Sunday, April 3, 2016

A Metaphorical Deluge

I don't think the heavy stuff's going to 
Come down for quite a while. 
- Carl Spackler

The world of cinema's very best grounds-keeping meteorologist turned out to be incredibly wrong about the imminent arrival of the heavy stuff, its immediate effect on the Bishop's golf game, and its more long-lasting effect on the Bishop's end game: 

Today is the first Sunday of April.  For those of us lacing up our shoes to run in the 2016 New Jersey Marathon, the heavy stuff has indeed arrived.  Only three Sundays separate today from Marathon Sunday.  We have now reached the point in the program where the countdown to race day is measured not in months but in weeks or - if you prefer - in days.  There are but four of the former and twenty-eight of the latter to go.  

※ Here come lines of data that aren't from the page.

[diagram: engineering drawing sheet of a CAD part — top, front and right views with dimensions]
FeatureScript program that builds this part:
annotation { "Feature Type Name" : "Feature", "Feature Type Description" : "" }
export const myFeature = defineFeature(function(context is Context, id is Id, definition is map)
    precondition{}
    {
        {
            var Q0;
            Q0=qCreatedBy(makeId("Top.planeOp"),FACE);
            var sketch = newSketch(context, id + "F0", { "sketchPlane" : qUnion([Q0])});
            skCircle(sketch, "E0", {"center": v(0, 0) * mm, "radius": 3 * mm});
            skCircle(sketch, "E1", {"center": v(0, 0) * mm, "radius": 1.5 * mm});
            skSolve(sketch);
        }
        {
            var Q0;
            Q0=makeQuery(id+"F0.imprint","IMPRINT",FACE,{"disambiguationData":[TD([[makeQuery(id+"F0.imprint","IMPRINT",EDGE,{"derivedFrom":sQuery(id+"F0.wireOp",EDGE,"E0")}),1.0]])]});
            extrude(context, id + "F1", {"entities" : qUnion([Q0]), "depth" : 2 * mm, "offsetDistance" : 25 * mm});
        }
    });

When preparing to run a marathon, the miles one's legs absorbs are inevitably absorbed by one's mind as well.  For me the struggle between my mind and my body is real and it is a no bullshit set-to. There are stretches of road over which I run that my legs do not immediately recognize but of which my mind possesses immediate recall.  In an effort to improve my performance in this year's New Jersey Marathon, I have already made multiple pilgrimages on the most soul-sucking portion of the course, which is the not quite six-mile stretch of Ocean Avenue that connects Long Branch and Asbury Park.  The layout of the New Jersey Marathon course ensures that roughly half of the race takes place in the oceanfront ghost towns of Elberon, Deal, and Allenhurst in which fans dressed up as empty homes line both sides of the course.  

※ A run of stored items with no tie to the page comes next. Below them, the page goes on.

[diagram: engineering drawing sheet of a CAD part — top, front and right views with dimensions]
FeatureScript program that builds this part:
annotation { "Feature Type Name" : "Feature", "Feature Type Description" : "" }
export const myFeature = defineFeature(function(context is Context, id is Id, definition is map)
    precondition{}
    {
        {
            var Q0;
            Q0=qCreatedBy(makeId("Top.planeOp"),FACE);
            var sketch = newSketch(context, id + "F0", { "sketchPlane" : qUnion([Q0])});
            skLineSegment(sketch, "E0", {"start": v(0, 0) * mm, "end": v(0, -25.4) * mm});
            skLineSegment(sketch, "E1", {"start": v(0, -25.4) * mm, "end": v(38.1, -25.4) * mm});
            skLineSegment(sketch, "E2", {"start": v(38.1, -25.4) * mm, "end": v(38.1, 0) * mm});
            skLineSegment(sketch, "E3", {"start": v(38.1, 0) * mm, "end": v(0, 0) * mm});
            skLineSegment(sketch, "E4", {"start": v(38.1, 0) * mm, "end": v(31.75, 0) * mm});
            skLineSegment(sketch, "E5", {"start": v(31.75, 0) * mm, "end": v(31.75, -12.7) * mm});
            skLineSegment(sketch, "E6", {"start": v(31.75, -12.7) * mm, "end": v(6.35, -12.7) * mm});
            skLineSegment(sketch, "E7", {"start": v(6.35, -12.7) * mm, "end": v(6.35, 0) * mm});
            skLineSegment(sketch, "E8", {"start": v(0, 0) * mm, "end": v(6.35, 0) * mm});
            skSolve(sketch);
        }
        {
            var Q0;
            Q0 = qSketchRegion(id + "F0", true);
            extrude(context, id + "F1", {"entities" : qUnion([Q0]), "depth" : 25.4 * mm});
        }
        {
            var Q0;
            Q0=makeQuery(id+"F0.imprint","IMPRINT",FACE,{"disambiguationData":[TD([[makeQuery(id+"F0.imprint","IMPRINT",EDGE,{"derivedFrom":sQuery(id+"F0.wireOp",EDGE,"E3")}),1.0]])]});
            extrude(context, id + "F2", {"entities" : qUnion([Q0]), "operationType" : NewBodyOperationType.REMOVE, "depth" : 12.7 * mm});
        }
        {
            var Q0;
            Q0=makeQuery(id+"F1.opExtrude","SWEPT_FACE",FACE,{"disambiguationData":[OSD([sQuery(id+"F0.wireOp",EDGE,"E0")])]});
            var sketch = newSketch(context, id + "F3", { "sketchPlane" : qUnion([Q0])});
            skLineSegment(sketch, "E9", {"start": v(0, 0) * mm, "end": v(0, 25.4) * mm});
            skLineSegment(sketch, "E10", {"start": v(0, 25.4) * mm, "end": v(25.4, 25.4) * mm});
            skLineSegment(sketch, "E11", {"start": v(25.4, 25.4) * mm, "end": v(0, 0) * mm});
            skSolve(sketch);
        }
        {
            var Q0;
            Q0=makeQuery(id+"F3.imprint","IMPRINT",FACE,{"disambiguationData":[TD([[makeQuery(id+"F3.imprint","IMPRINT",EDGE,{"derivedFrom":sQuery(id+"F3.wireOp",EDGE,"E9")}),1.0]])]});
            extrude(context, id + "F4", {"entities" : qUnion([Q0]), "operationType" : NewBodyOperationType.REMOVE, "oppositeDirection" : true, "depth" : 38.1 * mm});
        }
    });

To win the battle of the Deal Desert, I have decided this year to confront my enemy head-on. Whether it shall prove to be a winning strategy I know not, but this year's training for the race has taken me over this depressing, desolate landscape several times (a round-trip trek each time) in order to familiarize my mind to it and to assist my mind in breaking down what can seem to me to be an unrelentingly misery-making piece of real estate into manageable portions.  

On Marathon Day, the battle is not fought from the feet up.  It is fought from the brain down.  To the victor goes the spoils...

...the chafing, the stiff legs, and the ugly-beyond-recognition feet and toes.  

It is a package deal. 

Sanity falls under the heading of optional equipment.